The comparison of SEM micrographs and the corresponding EDS microanalysis of pure TiO2-C and TiO2-M, TiO2-M@G composites at 4000× are presented in Figure 3a–c, respectively. It was found that the milling process does not change the morphology of powders as well as the agglomeration of small particles. It is confirmed by particle size distribution, presented in the insets of Figure 3a,b, that the mean particle size of the milled sample (~108 nm) is much smaller than that of TiO2_C without milling (~143 nm). The micrographs illustrate that the particles have unequal sizes and they do not have a well-defined geometric morphology.
The composition of TiO2_C, TiO2_M, and TiO2_M@G powders exhibits the lowest amount of oxygen (Ti:O ratio of 0.84), followed by TiO2_M and then TiO2_M@G (Ti:O ratio of 0.89–3.94 and 0.62–0.56, respectively). The EDS analysis does not show the presence of zirconia, which confirms that the change of color (grey) is induced from oxygen vacancies and not from ball milling contamination. The high energy that is produced from ball milling in planetary ball mill produced from the collisions between balls and container wall has an influence on TiO2 powders. In addition, it could create some defects into TiO2 structure. These defects and the interaction between neighboring crystallites at higher strains, thereby resulting in a smaller crystallite size [22,23,24]. During annealing, Ti could be reduced into Ti3O5 (TinO2n−1), which are based on rutile with oxygen vacancies or into TiOx where x < 2 a mixed oxide of titanium.
Figure 4A,B exhibits the solid-state UV-Visible absorption spectra of TiO2-C, TiO2-M, and TiO2- M@G in the range of 200–800 nm and the corresponding Tauc plots, respectively. A small enhanced absorption was observed in the range of 350–800 nm. The absorption peak of TiO2-C was located at 312 nm, somewhat red-shifted for both TiO2-M and TiO2-M@G composite materials. Contrary to Dulian et al. [25], they reported that the increase of the absorbance of TiO2 in the visible light is related to the addition of methanol in ball milling process. The band gaps extracted by plotting (αhʋ)1/2 versus photon energy (hʋ) using Tauc plot for pure TiO2-C, TiO2-M, and TiO2-M@G composite materials are presented in Figure 4.

▶ [Your task]: Continue the passage on the milled TiO2 powders and their characterization, picking up right after its final sentence.

▶ [Information shown]:

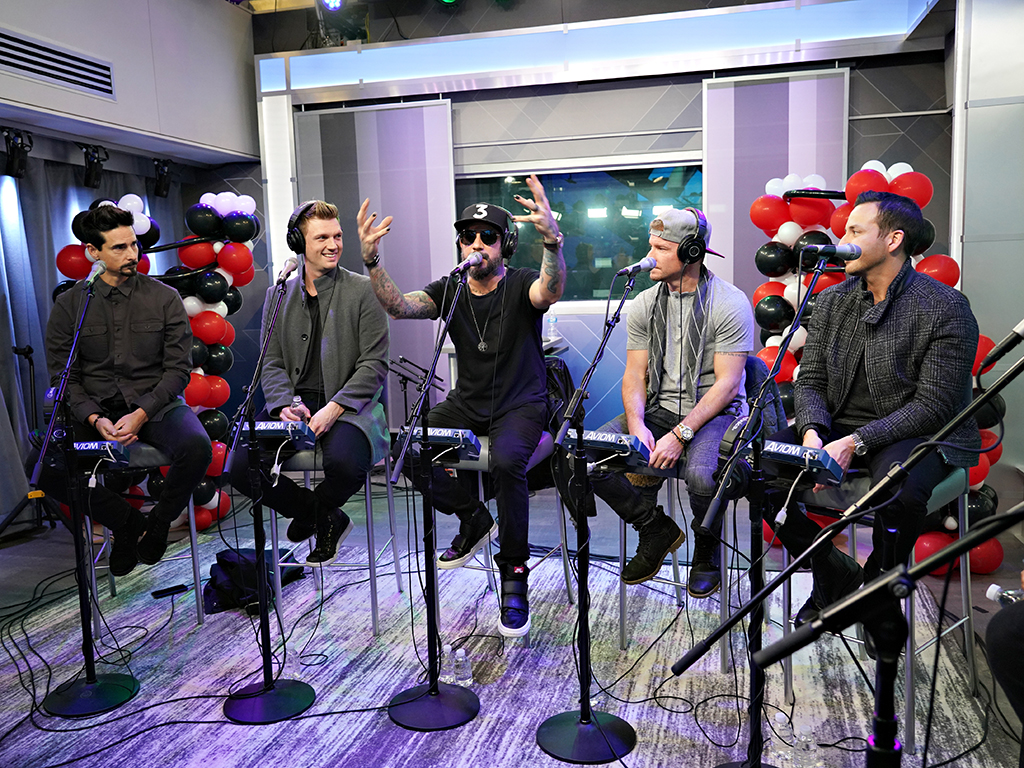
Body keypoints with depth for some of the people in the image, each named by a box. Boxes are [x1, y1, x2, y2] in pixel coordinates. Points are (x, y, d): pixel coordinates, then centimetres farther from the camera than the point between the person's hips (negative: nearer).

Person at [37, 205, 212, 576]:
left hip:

--

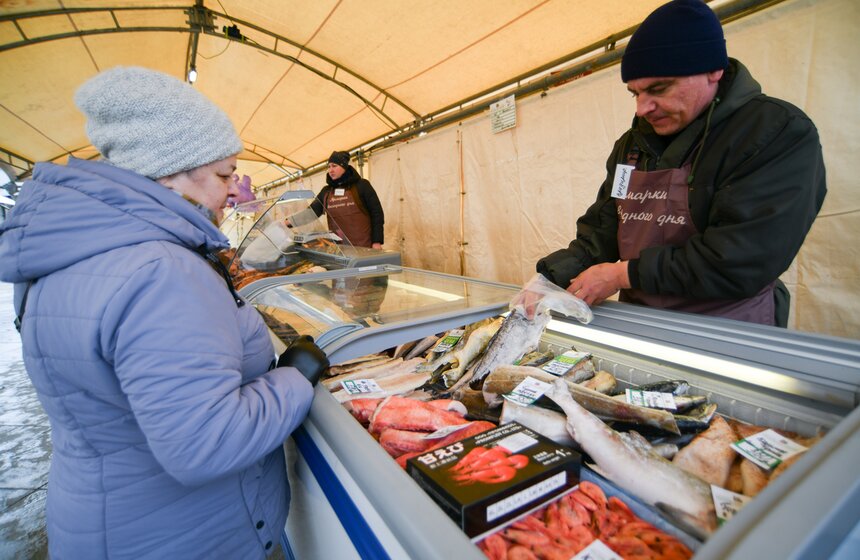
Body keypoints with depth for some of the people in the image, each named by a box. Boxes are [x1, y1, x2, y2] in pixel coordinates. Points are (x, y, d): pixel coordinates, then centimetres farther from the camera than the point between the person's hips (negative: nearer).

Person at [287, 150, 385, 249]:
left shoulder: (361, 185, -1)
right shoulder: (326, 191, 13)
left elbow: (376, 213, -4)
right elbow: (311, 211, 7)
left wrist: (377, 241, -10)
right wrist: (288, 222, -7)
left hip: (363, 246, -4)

--

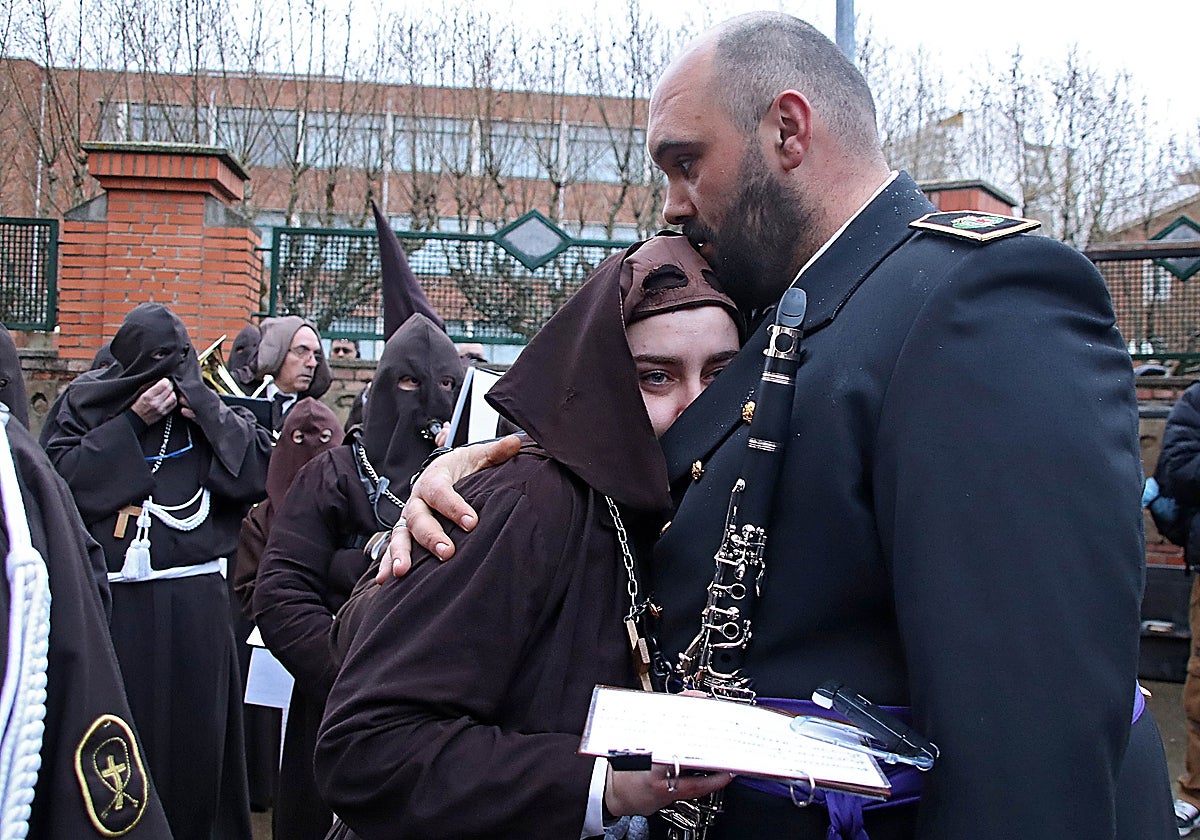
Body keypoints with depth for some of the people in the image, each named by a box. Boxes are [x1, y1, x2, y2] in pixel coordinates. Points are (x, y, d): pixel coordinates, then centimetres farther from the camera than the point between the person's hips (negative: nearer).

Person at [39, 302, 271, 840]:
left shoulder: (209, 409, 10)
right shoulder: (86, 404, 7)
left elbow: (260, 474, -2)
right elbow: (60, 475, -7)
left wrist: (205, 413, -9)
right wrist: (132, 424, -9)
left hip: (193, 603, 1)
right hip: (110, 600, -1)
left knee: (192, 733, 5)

▶ [Result for this exercise]:
The measured bandgap for pure TiO2 anatase was about ~3.2 eV, which agrees with the literature value [26]. The appearance different band energies for TiO2-C, TiO2-M, and TiO2-M@G composite materials demonstrated the nature of the synthesized materials. Furthermore, as compared to pure TiO2-C, a slight red-shift of ~0.07 and ~0.03 eV in the band edge position of TiO2-M and TiO2-M@G composite materials was observed, respectively. In the case of TiO2-M, the influence of the ball milling process transformed partially the TiO2 anatase to rutile phase is the credible reason for this effect. The high speed generated from grinding could increase the temperature and promote the reduction of TiO2. The vacancy state turns as Ti3+ and or Ti4+ and it creates new energy level just below the conduction band of the material [27].

4. Conclusions

In this paper, we have prepared anatase/rutile TiO2 composite and anatase/rutile TiO2@glucose composite using the high energy ball milling process. This method could be a very efficient and leads to a decrease of particle size, phase transformation of TiO2 partially from anatase to rutile, and the absorption in the visible light. The suggested process is cost effective, ecofriendly, and it could be applied to prepare composites containing anatase-rutile TiO2 and anatase-rutile TiO2-glucose.

Conflicts of Interest

We declare that this manuscript is original, has not been reported before, and is not currently being considered elsewhere. We also confirm that there is no known conflict of interest regarding this manuscript and its publication. The manuscript has been approved by all named authors.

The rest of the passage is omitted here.